Tout le savoir-faire fascinant du cinéaste réside dans la description du processus d'épuration de son héroïne par le truchement de l'environnement. Ainsi, rapidement, la caméra se superpose à notre regard et c'est alors nous, par notre présence pesante et une propension à pénétrer la psyché de Carol (un zoom avant imperceptible), qui déstabilisons le personnage dans une scène catatonique où elle est assise

seule au milieu d'une pièce bâchée et aseptisée, soumise à l'ennemi rampant et vaporeux, au supplice de notre inquisition scrutatrice. Le décor baroque, blanc et figé (les premières vues de la banlieue semblent extraites d'une carte postale tant la texture de l'image est nette, artificielle et clinique) menace donc cette femme et devient durant la première partie le véritable centre du plan, comme lorsque Carol rentre chez elle et que l'objectif fixe le living, l'être humain n'a que le coin droit de l'image pour vivre et s'ébrouer absurdement, le reste est proscrit, réservé aux meubles et aux objets inanimés.

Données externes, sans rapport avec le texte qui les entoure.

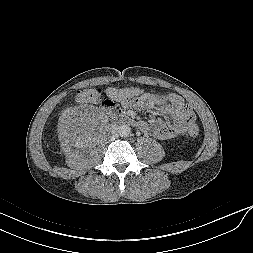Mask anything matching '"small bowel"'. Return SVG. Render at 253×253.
<instances>
[{
  "label": "small bowel",
  "mask_w": 253,
  "mask_h": 253,
  "mask_svg": "<svg viewBox=\"0 0 253 253\" xmlns=\"http://www.w3.org/2000/svg\"><path fill=\"white\" fill-rule=\"evenodd\" d=\"M129 107L131 104L139 110L157 109L161 114L168 116L171 121L159 119L150 123L140 122L139 128L159 140H170L183 135L190 123L195 122L192 108L185 103L183 98L174 93L159 94L156 92H142L133 101L121 102L105 99V108L119 111L121 104Z\"/></svg>",
  "instance_id": "small-bowel-1"
}]
</instances>
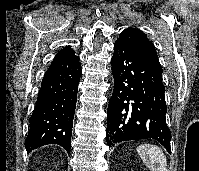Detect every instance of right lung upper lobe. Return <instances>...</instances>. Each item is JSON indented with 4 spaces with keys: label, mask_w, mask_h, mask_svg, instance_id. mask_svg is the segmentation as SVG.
<instances>
[{
    "label": "right lung upper lobe",
    "mask_w": 199,
    "mask_h": 171,
    "mask_svg": "<svg viewBox=\"0 0 199 171\" xmlns=\"http://www.w3.org/2000/svg\"><path fill=\"white\" fill-rule=\"evenodd\" d=\"M75 53L74 50H72L70 48V46H67L63 49H61L60 51H58V53L56 54V56L58 57H68V56H73Z\"/></svg>",
    "instance_id": "right-lung-upper-lobe-1"
}]
</instances>
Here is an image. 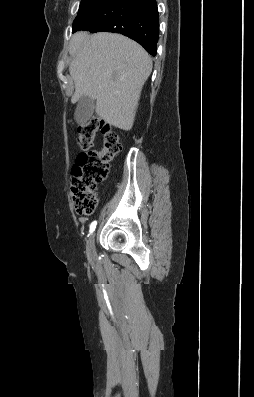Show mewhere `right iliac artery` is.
<instances>
[{
	"instance_id": "obj_1",
	"label": "right iliac artery",
	"mask_w": 254,
	"mask_h": 397,
	"mask_svg": "<svg viewBox=\"0 0 254 397\" xmlns=\"http://www.w3.org/2000/svg\"><path fill=\"white\" fill-rule=\"evenodd\" d=\"M96 225H97V221H93L91 223V225H90V233H92L95 230Z\"/></svg>"
}]
</instances>
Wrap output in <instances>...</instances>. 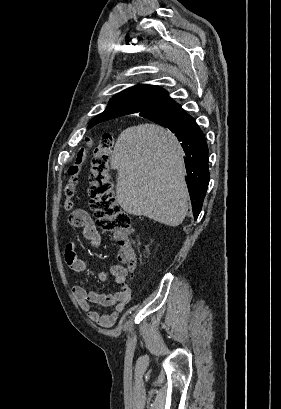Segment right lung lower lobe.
<instances>
[{
	"mask_svg": "<svg viewBox=\"0 0 281 409\" xmlns=\"http://www.w3.org/2000/svg\"><path fill=\"white\" fill-rule=\"evenodd\" d=\"M140 116L152 119L158 117H175L178 121L167 126L175 134L186 154L185 166L189 183V194L193 215L197 219L209 183L208 146L205 136L194 118L188 115L179 104L161 109H153L140 113Z\"/></svg>",
	"mask_w": 281,
	"mask_h": 409,
	"instance_id": "1",
	"label": "right lung lower lobe"
}]
</instances>
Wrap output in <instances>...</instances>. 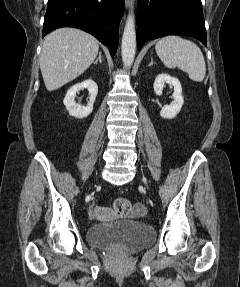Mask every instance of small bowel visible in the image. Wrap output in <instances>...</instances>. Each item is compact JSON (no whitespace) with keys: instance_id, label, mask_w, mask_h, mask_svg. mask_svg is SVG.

Par des travellings astucieux et un montage cotonneux, elle est trimballée de salons de thé en restaurants, dans des trajets toujours plus hypnotiques et inertes, toujours plus indicibles. Comme si la frontière évanescente entre intérieur et extérieur s'estompait peu à peu. D'ailleurs Mrs. White ne deviendrait-elle pas extérieure à son intérieur ? La maison se transformant en symbole de la phobie et de l'horreur domestique (envahie par un nuage bourdonnant d'étrangers parlant une autre langue et colonisant l'espace) et les cloisons ou murs vitrés renvoyant à l'incommunicabilité du couple (cette scène sublime après le repas où Greg assis et Carol debout s'entretiennent à travers le mur de la cuisine) pour ne pas dire la réprobation du groupe socialisant (la cloison que longe Carol lors de la fête de naissance et qui scinde en deux l'ensemble des invitées entre les passives et les actives, les timides et les effacées côtoyant les arrogantes et les médisantes : celles qui créent toisant celles qui subissent). Une phrase cinglante nous est d'ailleurs lancée très tôt au visage : "notre vie ne nous appartient plus". Prisonniers que nous sommes de tabous pudibonds et prophylactiques tout comme de murs ostentatoires et carcéraux, certainement.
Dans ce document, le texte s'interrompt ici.